Halo turned to face me and leaned over until his lips were a whisper over the top of my own. “You’re so much better at this than you think.”

I highly doubted that. “Sure I am,” I said, but didn’t move. I didn’t let go of his hand either, finding that I enjoyed the feel of it in mine.

“You are,” Halo said, and brought his other hand up to hold my face as he traced his thumb over my lip. Then he lowered his hand and sat back, but kept our fingers locked.

“Teasin’ me, Angel?”

“No,” Halo said, shaking his head. “I just know if I kiss you now, I won’t stop.”

“And that’s supposed to deter me?”

Halo grinned. “No. But before I give you that, I want to know something.”

I was convinced Halo could’ve asked me for anything then as long as it got his mouth back over the top of mine. “And what’s that?”

“What ever happened to Hiroji?”

The question was so unexpected that a burst of laughter escaped me. “I have no idea.

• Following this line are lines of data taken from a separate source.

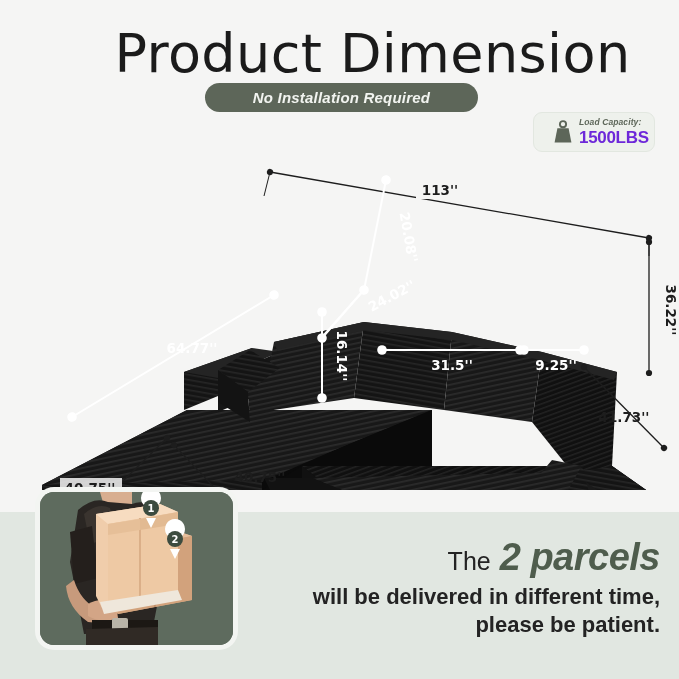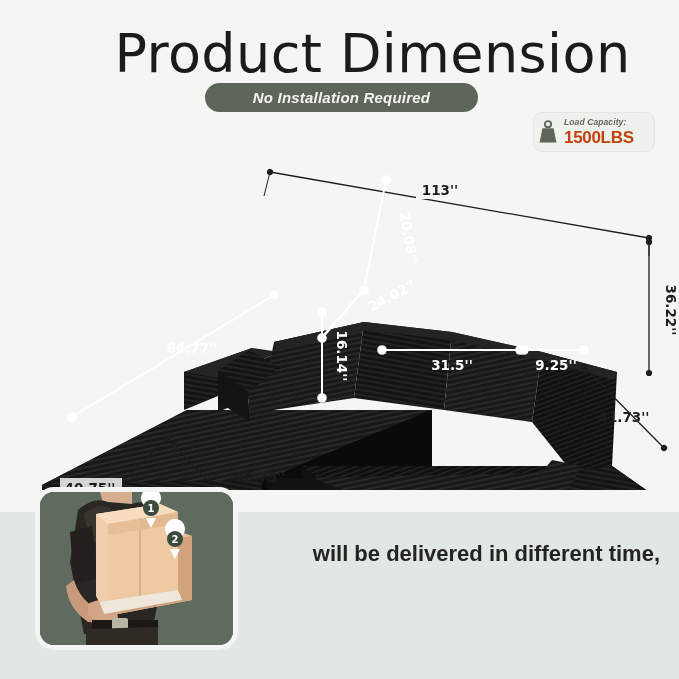--- a/index.html
+++ b/index.html
@@ -24,26 +24,26 @@
     display:flex;align-items:center;justify-content:center;
   }
   .badge-pill span{
     color:#f2f4f0;font-size:15px;font-style:italic;font-weight:600;letter-spacing:.2px;
   }
 
   
   .load-cap{
     position:absolute;left:533px;top:112px;width:122px;height:40px;
     border-radius:9px;background:#eef1ec;border:1px solid #e2e7e0;
-    display:flex;align-items:center;padding:0 3px;box-sizing:border-box;
+    display:flex;align-items:center;padding:0 18px;box-sizing:border-box;
   }
   .weight-icon{width:22px;height:24px;flex:0 0 22px;margin-right:5px;}
   .lc-text{display:flex;flex-direction:column;line-height:1;}
   .lc-label{font-size:8.5px;font-style:italic;font-weight:700;color:#5d6659;letter-spacing:.1px;}
-  .lc-value{font-size:17px;font-weight:700;color:#c2410c;letter-spacing:-.3px;margin-top:2px;}
+  .lc-value{font-size:17px;font-weight:700;color:#6d28d9;letter-spacing:-.3px;margin-top:2px;}
 
   
   #sofa-wrap{position:absolute;left:12px;top:160px;width:679px;height:330px;}
   #sofa-svg{display:block;width:679px;height:330px;}
 
   .dim-lbl{
     font-family:"DejaVu Sans",sans-serif;font-weight:700;
     font-size:13.5px;
   }
   .dim-lbl.dark{fill:#1d1d1d;}
@@ -293,16 +293,21 @@
       </g>
       <g>
         <path d="M135 47 a10 10 0 1 1 .01 0 Z M130 57 L135 67 L140 57 Z" fill="#ffffff"></path>
         <circle cx="135" cy="47" r="8" fill="#3c4b3f"></circle>
         <text x="135" y="51" text-anchor="middle" font-size="10" font-weight="700" fill="#ffffff" font-family="DejaVu Sans, sans-serif">2</text>
       </g>
     </svg>
   </div>
 
   <div class="banner-text">
+    <div class="bt-line1">
+      <span class="bt-the">The</span>
+      <span class="bt-parcels">2 parcels</span>
+    </div>
     <div class="bt-line2">will be delivered in different time,</div>
+    <div class="bt-line3">please be patient.</div>
   </div>
 
 </div>
 
 </body></html>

Why?”

Halo was laughing too, but then he sobered. “I don’t know. I was just wondering if he’s the only person you’ve ever loved.”

I eyed Halo for a beat and then dropped my gaze to our interlaced fingers. I ran my thumb over the back of his hand, and when I raised my eyes again, I told him something I’d never told anyone other than Killian and Trent: “There was someone else. A long time ago.”

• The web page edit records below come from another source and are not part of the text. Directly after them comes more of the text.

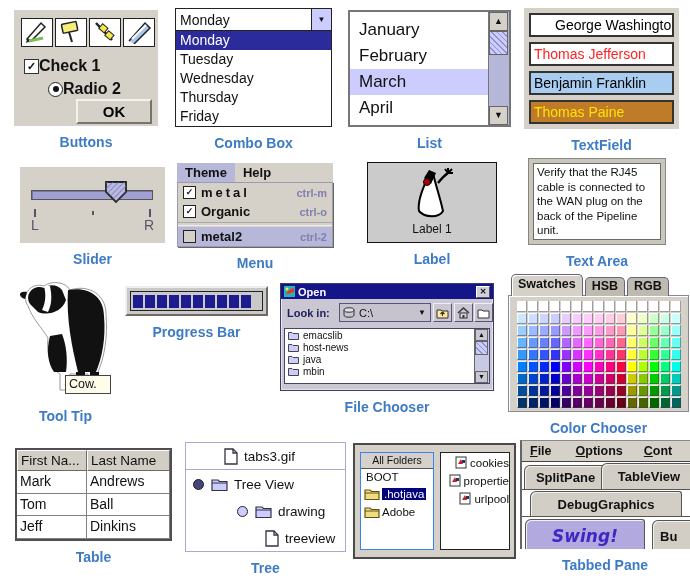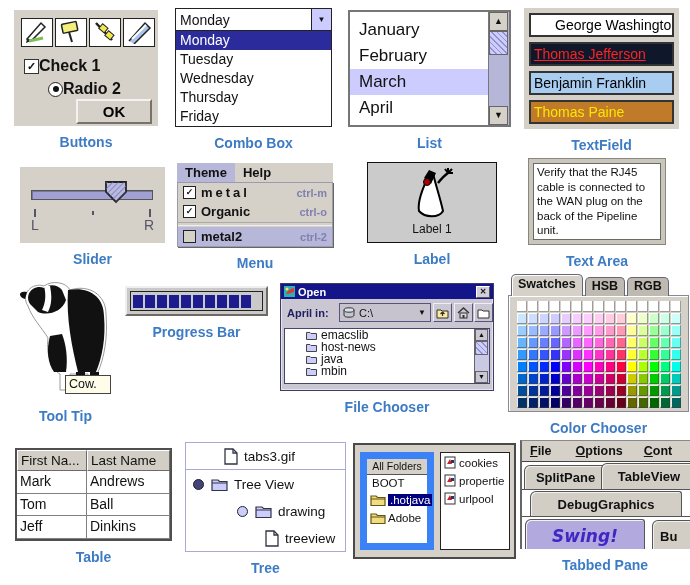--- a/index.html
+++ b/index.html
@@ -100,21 +100,21 @@
   .fc-toolbar{position:relative;height:27px;}
   .fc-lookin{position:absolute;left:6px;top:8px;font-size:11px;color:#202060;font-weight:bold;}
   .fc-combo{position:absolute;left:58px;top:4px;width:92px;height:19px;background:#c6c3ce;border:1px solid #55557c;
             display:flex;align-items:center;box-sizing:border-box;font-size:11px;}
   .fc-combo .txt{margin-left:4px;}
   .fc-combo .arr{margin-left:auto;margin-right:4px;font-size:8px;}
   .fc-btn{position:absolute;top:4px;width:19px;height:19px;background:#cac7d2;border:1px solid;
           border-color:#f0eef6 #55557c #55557c #f0eef6;box-sizing:border-box;padding:0;display:flex;
           align-items:center;justify-content:center;}
   .fc-list{position:absolute;left:3px;right:3px;top:44px;height:56px;background:#fff;border:1px solid #45456b;box-sizing:border-box;}
-  .fc-row{height:12px;display:flex;align-items:center;padding-left:21px;font-size:12px;}
+  .fc-row{height:12px;display:flex;align-items:center;padding-left:3px;font-size:10px;}
   .fc-row svg{margin-right:4px;flex:none;}
   .fc-vscroll{position:absolute;right:0;top:0;bottom:0;width:14px;background:#c9c9e4;border-left:1px solid #666;}
   .fc-sbtn{position:absolute;left:0;width:13px;height:12px;background:#cac7d2;border:1px solid #666;box-sizing:border-box;
            font-size:7px;line-height:10px;text-align:center;}
   .fc-thumb{position:absolute;left:0;top:12px;width:13px;height:14px;background:#ccccff;border:1px solid #666;box-sizing:border-box;
             background-image:repeating-linear-gradient(45deg,rgba(100,100,160,.55) 0 1px,transparent 1px 4px);}
 
   
   .cc-tabs{display:flex;align-items:flex-end;height:21px;padding-left:3px;gap:2px;}
   .cc-tab{border:1px solid #667;border-bottom:none;border-radius:5px 5px 0 0;font-weight:bold;font-size:12.5px;
@@ -139,27 +139,27 @@
   .tree-widget{height:110px;background:#fff;border:1px solid #a9a9d4;box-sizing:border-box;}
   .tree-row{display:flex;align-items:center;height:26px;font-size:13.5px;}
   .tree-row svg{margin-right:6px;flex:none;}
   .tr1{padding-left:38px;border-bottom:1px solid #a9a9d4;}
   .tr2{padding-left:7px;height:28px;} .tr3{padding-left:51px;height:27px;} .tr4{padding-left:79px;height:27px;}
   .knob{width:9px;height:9px;border-radius:50%;border:1.5px solid #222;background:#44447a;margin-right:7px;flex:none;}
   .knob.open{background:#ccccff;}
 
   
   .sp{position:relative;height:116px;background:#d5d1c9;border:2px solid #4a4a4a;box-sizing:border-box;}
-  .sp-left{position:absolute;left:5px;top:7px;width:74px;height:98px;background:#fff;border:7px solid #3b82f6;box-sizing:border-box;}
+  .sp-left{position:absolute;left:5px;top:7px;width:74px;height:98px;background:#fff;border:1px solid #3b82f6;box-sizing:border-box;}
   .sp-right{position:absolute;left:85px;top:7px;width:70px;height:98px;background:#fff;border:1px solid #222;box-sizing:border-box;}
   .sp-header{height:15px;background:#d5d1c9;border-bottom:1px solid #555;font-size:10.5px;text-align:center;line-height:14px;}
   .sp-item{display:flex;align-items:center;height:18px;padding-left:3px;font-size:11.5px;}
   .sp-item svg{margin-right:2px;flex:none;}
   .sel-navy{background:#00007e;color:#fff;padding:0 2px;}
-  .sp-ritem{display:flex;align-items:center;height:17px;padding:1px 0 0 3px;font-size:11.5px;}
+  .sp-ritem{display:flex;align-items:center;height:17px;padding:1px 0 0 3px;font-size:11.5px;justify-content:flex-end;}
   .sp-ritem svg{margin-right:3px;flex:none;}
 
   
   .tp{position:relative;height:109px;border-left:2px solid #666;border-top:1px solid #888;overflow:hidden;background:#fff;box-sizing:border-box;}
   .tp-menubar{height:20px;background:#d5d1c9;border-bottom:1px solid #444;display:flex;align-items:center;
               font-weight:bold;font-size:12.5px;}
   .tp-menu-item{display:inline-block;}
   .tp-menu-item::first-letter{text-decoration:underline;}
   .mi1{margin-left:8px;} .mi2{margin-left:24px;} .mi3{margin-left:21px;}
   .tp-row{position:relative;}
@@ -248,21 +248,21 @@
       <div class="sb-thumb"></div>
       <div class="sb-btn sb-down"><span>▼</span></div>
     </div>
   </div>
   <div class="caption">List</div>
 </div>
 
 <div class="comp" style="left:524px;top:8px;width:155px;">
   <div class="tf-panel">
     <div class="tf" style="color: rgb(0, 0, 0); background: rgb(255, 255, 255); padding-left: 24px;">George Washington</div>
-    <div class="tf" style="color: rgb(255, 34, 34); background: #0f172a; text-decoration: underline;">Thomas Jefferson</div>
+    <div class="tf" style="color: rgb(255, 34, 34); background: #ffffff;">Thomas Jefferson</div>
     <div class="tf" style="color: rgb(0, 0, 0); background: rgb(169, 205, 240);">Benjamin Franklin</div>
     <div class="tf" style="color: rgb(255, 228, 0); background: rgb(191, 122, 42);">Thomas Paine</div>
   </div>
   <div class="caption">TextField</div>
 </div>
 
 <div class="comp" style="left:20px;top:167px;width:145px;">
   <div class="slider-panel">
     <div class="slider-track"></div>
     <svg class="slider-thumb" viewBox="0 0 24 25">
@@ -370,21 +370,21 @@
     <div class="fc-title">
       <svg width="11" height="11" viewBox="0 0 11 11">
         <rect x="0" y="0" width="11" height="11" fill="#2ab3b3"></rect>
         <path d="M2 8 C4 4 7 3 10 2 L10 6 C7 7 4 8 2 8 Z" fill="#e33"></path>
         <circle cx="3" cy="3" r="1.5" fill="#ffe34d"></circle>
       </svg>
       <span class="fc-title-text">Open</span>
       <span class="fc-close"><span>✕</span></span>
     </div>
     <div class="fc-toolbar">
-      <span class="fc-lookin">April in:</span>
+      <span class="fc-lookin">Look in:</span>
       <div class="fc-combo">
         <svg width="12" height="12" viewBox="0 0 12 12" style="margin-left:3px;">
           <path d="M1 3 v5 a5 2.2 0 0 0 10 0 v-5" fill="#c3c7d2" stroke="#333"></path>
           <ellipse cx="6" cy="3" rx="5" ry="2.2" fill="#dde0e8" stroke="#333"></ellipse>
         </svg>
         <span class="txt">C:\</span>
         <span class="arr">▼</span>
       </div>
       <button class="fc-btn" style="left:152px;">
         <svg width="13" height="12" viewBox="0 0 13 12">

When I paused, Halo shifted in closer to me but said nothing else, as if sensing what I was about to say needed to come from me willingly or it wouldn’t come at all.

I shoved my free hand through my hair and looked out to the lights twinkling across the water, finding this conversation easier if I wasn’t looking anyone in the eye. “His name was Owen, and we’d been dating on and off for a couple of years, until the last year, when things got serious.”

“Serious?” Halo said softly.

I didn’t turn toward him, knowing if did, I wouldn’t finish the story. I would kiss him, make him forget what it was he’d asked in the first place. But for the first time in a long time, I realized I wanted to tell this story. I wanted this beautiful man beside me, this man who’d ignited the same euphoric feelings I’d had as a twentysomething-year-old aspiring musician, to know who I was, to see me…the real me.

“We lived together. Shared this crappy little run-down apartment where the only heat in the place was from the oven if we left it on. We were wildly in love. The kind of blind, stupid love that makes you think you can live off a packet of ramen noodles the rest of your life, as long as you’re sharing it with that one person.” I brought my legs up until I could rest my arm over it, and took in a breath before continuing. “But I was a struggling musician and he was a struggling artist. Shit wasn’t easy, but it was something I didn’t think about because I was—” When I bit off the word happy, I wondered if Halo would push. But he merely sat there, patiently waiting for the next piece of the fucked-up puzzle I was trying to piece together for him.